I have been hiding this week. I question everything I do , say and share. I'm caught up in a waiting game with life. Always waiting for ___________????
Always waiting?: I have been hiding... - Anxiety and Depre...
Always waiting?
Sometimes it feels like we spend so much time waiting for some phenomenal drastic change that we forget the importance of the little things happening right in front of us, like a new video by your favorite youtuber being the released or Taco Bell’s happy hour drink deal happening daily. Try focusing on the now as much as you can, although that’s easier said than done. There’s so much stuff happening every day that can bring you joy and you’ll never get to fully appreciate it in the moment of you spend all day thinking about tomorrow. i hope this helps a little bit
Yes like Michem says it’s best to stay in the present and try to enjoy the moment.

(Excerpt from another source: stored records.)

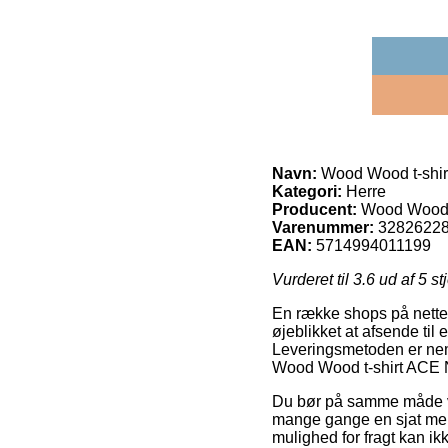
Navn:
Wood Wood t-shi
Kategori:
Herre
Producent:
Wood Woo
Varenummer:
3282622
EAN:
5714994011199
Vurderet til
3.6
ud af 5 st
En række shops på nettet 
øjeblikket at afsende til
Leveringsmetoden er neml
Wood Wood t-shirt ACE
Du bør på samme måde væl
mange gange en sjat mer
mulighed for fragt kan i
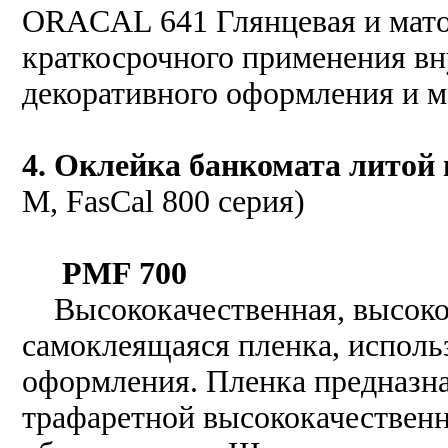
ORACAL 641 Глянцевая и мато
краткосрочного применения вн
декоративного оформления и м
4. Оклейка банкомата литой
М, FasCal 800 серия)
PMF 700
Высококачественная, высокоп
самоклеящаяся пленка, исполь
оформления. Пленка предназна
трафаретной высококачественн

I know it can be hard.
Also I like this quote, God speaking to the soul, from Thomas aKempis: wait for Me, wait, and I will come and cure thee.
Hi KCCindy, I understand how you feel KCCindy. The present is all we have. We can plan for future but live in the present! Michem and Phil said such clear truth! Those words of theirs really hit me! I feel I wait too! It is a repetition of what I felt in my family those teen years! We were waiting for relief! Like a dishwasher that never came like mom to stop drinking, like my brain to stop thinking negatively! I tried to stop it , catch it and redirect it ! Classes at College helped me. Filling my mind with knowledge and possibilities really helped! Filling it with beautiful powerful music helped the anxiety. I needed those powerful beautiful things to identify with. I am beautiful I have a beautiful soul when it can be related to and expressed through beauty . Not all beauty is happy . It can be poignant soulfully sad but human and understandable when it can be expressed through music art poetry ! To be against oneself and ones internal life conflict caused me such terror and anxiety attacks that I though my head would explode. Ah such fear and pain. It was Gods gift to me as a child the gift of voice! It held and sustained me through my Whole Life. Opera Singing opens the floodgates of emotions where the unforgettable and the unforgivable emothions have their voices transformed into beauty! Lots of hard hard work my voice has injuries . Also it is natural that the voice changes the vocal chords age ! Like Bolt the fastest runner in the world , has to retire , the body our physical doesn’t stay the same! Enough said for now!
I wish I could hear you sing ! I'm sure it has been rewarding. I understand what you said about college classes filling your mind with knowledge. I miss those days so very much. Thank you for your input. I value what you say 😃 . I enjoy my time doing artwork. Maybe I will share again. It seems to be all there is right now. Before the pandemic, I was doing something way out of character for me. I was learning ballroom dancing at the senior center. All senior centers have been shut down since March. I'm sure I have forgotten all I had learned. If we ever open up again, I hope to start over. Take care!